Hughes Communications, which operates the HughesNet consumer broadband service and global enterprise satellite networks, is up for sale, according to a Reuters report.
Hughes now is majority owned by private equity firm Apollo, has hired Barclays Capital to advise on a sale of the company, Reuters reports.
Broadband satellite services company Hughes, in which Apollo has a 57 percent stake, has received a first round of bids and drawn interest mostly from other private equity firms and several satellite firms. A second round of bids is expected for early February.
If past history applies, Hughes would face the most internal change if another satellite company acquired it, and less if another private equity firm won the bidding. The reason is simply that there has been remarkable consistency and stability at Hughes as the DirecTV business was spun off and the company has gone private.
In addition to those changes, the company, which historically had been focused exclusively on enterprise networks, now finds its growth lead by consumer broadband services. That is a huge change.
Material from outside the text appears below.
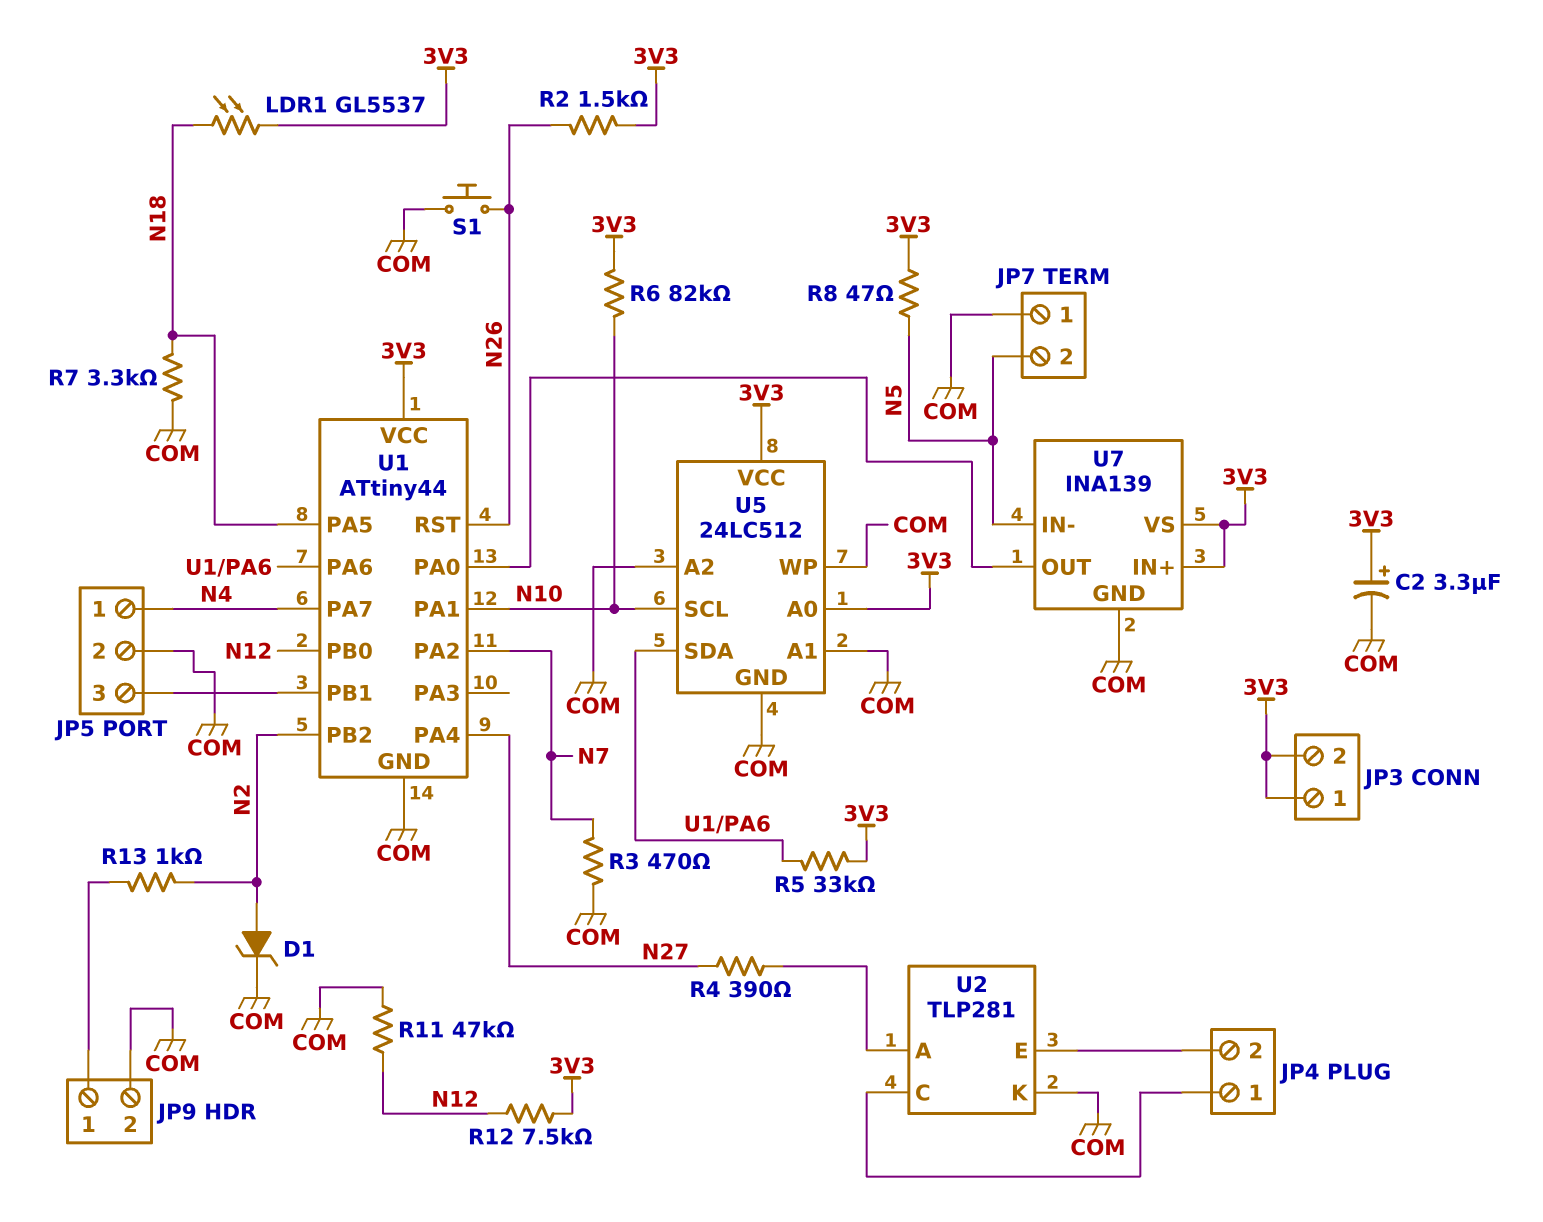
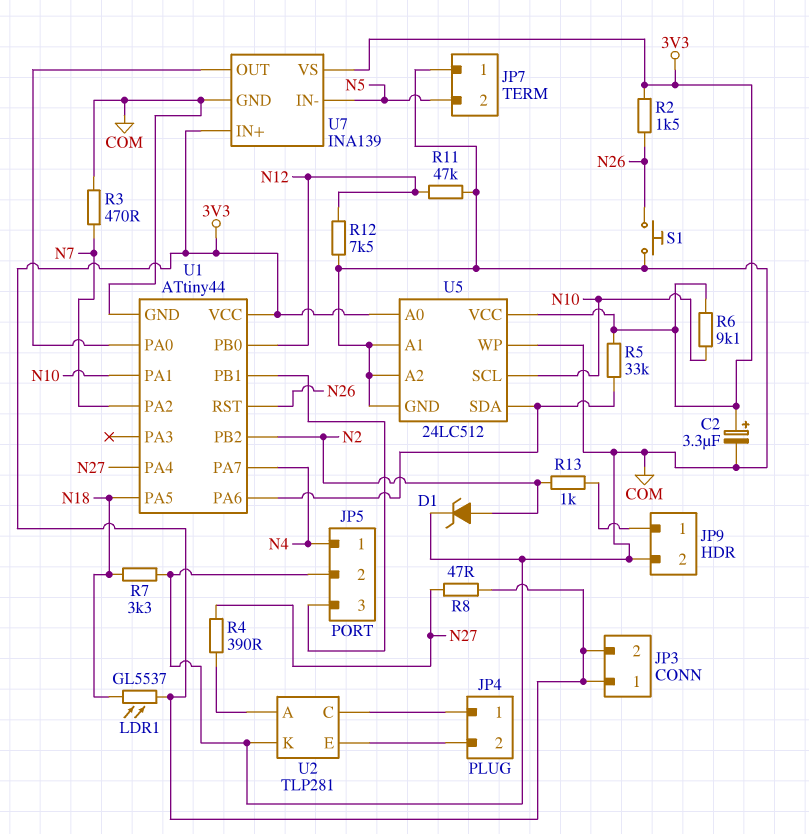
R6: 82k (3V3, N10) -> 9.1k (3V3, N10)
R8: 47 (3V3, N5) -> 47 (3V3, N27)
R12: 7.5k (3V3, N12) -> 7.5k (COM, N12)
Reporting its third quarter 2010 results, the compancy noted that "We continue to deliver strong performance in the consumer business; our largest and fastest growing business group, which generated record revenues of $122.2 million in the third quarter of 2010, 15.1 million or 14 percent above the same quarter of last year." The company recently received a $59 million grant under the American Recovery and Reinvestment Act to subsidize broadband services for rural and isolated households.
The North American enterprise business had revenues of $68.4 million, an increase of 1.3 million or two percent above the third quarter of 2009. The international broadband segments revenue of 51.8 million were $4.3 million or nine percent above the third quarter of 2009.
Headquartered in Germantown, Maryland, Hughes is one of the world's largest providers of broadband satellite services. Perhaps just as important, it is a company that historically has made its money in enterprise networks, and now finds its growth lead by consumer broadband.